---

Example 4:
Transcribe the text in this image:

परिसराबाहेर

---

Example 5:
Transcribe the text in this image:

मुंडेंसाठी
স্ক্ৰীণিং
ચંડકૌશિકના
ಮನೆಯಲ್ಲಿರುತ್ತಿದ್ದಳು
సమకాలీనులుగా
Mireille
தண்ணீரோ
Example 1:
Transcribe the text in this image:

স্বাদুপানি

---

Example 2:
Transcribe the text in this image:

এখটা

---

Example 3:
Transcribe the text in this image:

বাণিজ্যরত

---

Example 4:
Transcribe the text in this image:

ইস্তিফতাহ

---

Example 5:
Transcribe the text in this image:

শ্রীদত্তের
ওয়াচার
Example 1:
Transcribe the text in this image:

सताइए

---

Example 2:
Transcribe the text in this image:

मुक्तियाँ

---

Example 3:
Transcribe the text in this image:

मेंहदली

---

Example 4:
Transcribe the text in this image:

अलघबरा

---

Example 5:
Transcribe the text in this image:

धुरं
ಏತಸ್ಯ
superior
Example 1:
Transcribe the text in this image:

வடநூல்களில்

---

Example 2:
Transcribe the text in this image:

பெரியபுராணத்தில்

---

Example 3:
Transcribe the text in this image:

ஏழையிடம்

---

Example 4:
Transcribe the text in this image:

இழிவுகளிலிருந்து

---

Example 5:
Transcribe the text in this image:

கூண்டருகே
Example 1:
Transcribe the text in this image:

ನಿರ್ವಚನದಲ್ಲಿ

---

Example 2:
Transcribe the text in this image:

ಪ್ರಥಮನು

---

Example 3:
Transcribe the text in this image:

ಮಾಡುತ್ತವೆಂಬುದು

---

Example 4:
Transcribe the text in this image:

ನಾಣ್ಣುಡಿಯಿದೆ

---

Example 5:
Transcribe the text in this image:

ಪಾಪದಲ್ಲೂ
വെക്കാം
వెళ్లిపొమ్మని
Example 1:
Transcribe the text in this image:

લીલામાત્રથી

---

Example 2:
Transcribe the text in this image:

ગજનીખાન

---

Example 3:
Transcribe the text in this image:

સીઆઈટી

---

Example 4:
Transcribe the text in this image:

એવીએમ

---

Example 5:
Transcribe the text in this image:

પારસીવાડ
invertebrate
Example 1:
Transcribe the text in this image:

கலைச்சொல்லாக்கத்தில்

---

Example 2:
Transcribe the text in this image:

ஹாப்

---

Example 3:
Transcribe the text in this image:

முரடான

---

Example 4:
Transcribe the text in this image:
● ● ● ● ●
What the task asks:
In full and word for word, write out the data above.

Answer for the task:
---

Example 4:
Transcribe the text in this image:

परिसराबाहेर

---

Example 5:
Transcribe the text in this image:

मुंडेंसाठी
স্ক্ৰীণিং
ચંડકૌશિકના
ಮನೆಯಲ್ಲಿರುತ್ತಿದ್ದಳು
సమకాలీనులుగా
Mireille
தண்ணீரோ
Example 1:
Transcribe the text in this image:

স্বাদুপানি

---

Example 2:
Transcribe the text in this image:

এখটা

---

Example 3:
Transcribe the text in this image:

বাণিজ্যরত

---

Example 4:
Transcribe the text in this image:

ইস্তিফতাহ

---

Example 5:
Transcribe the text in this image:

শ্রীদত্তের
ওয়াচার
Example 1:
Transcribe the text in this image:

सताइए

---

Example 2:
Transcribe the text in this image:

मुक्तियाँ

---

Example 3:
Transcribe the text in this image:

मेंहदली

---

Example 4:
Transcribe the text in this image:

अलघबरा

---

Example 5:
Transcribe the text in this image:

धुरं
ಏತಸ್ಯ
superior
Example 1:
Transcribe the text in this image:

வடநூல்களில்

---

Example 2:
Transcribe the text in this image:

பெரியபுராணத்தில்

---

Example 3:
Transcribe the text in this image:

ஏழையிடம்

---

Example 4:
Transcribe the text in this image:

இழிவுகளிலிருந்து

---

Example 5:
Transcribe the text in this image:

கூண்டருகே
Example 1:
Transcribe the text in this image:

ನಿರ್ವಚನದಲ್ಲಿ

---

Example 2:
Transcribe the text in this image:

ಪ್ರಥಮನು

---

Example 3:
Transcribe the text in this image:

ಮಾಡುತ್ತವೆಂಬುದು

---

Example 4:
Transcribe the text in this image:

ನಾಣ್ಣುಡಿಯಿದೆ

---

Example 5:
Transcribe the text in this image:

ಪಾಪದಲ್ಲೂ
വെക്കാം
వెళ్లిపొమ్మని
Example 1:
Transcribe the text in this image:

લીલામાત્રથી

---

Example 2:
Transcribe the text in this image:

ગજનીખાન

---

Example 3:
Transcribe the text in this image:

સીઆઈટી

---

Example 4:
Transcribe the text in this image:

એવીએમ

---

Example 5:
Transcribe the text in this image:

પારસીવાડ
invertebrate
Example 1:
Transcribe the text in this image:

கலைச்சொல்லாக்கத்தில்

---

Example 2:
Transcribe the text in this image:

ஹாப்

---

Example 3:
Transcribe the text in this image:

முரடான

---

Example 4:
Transcribe the text in this image:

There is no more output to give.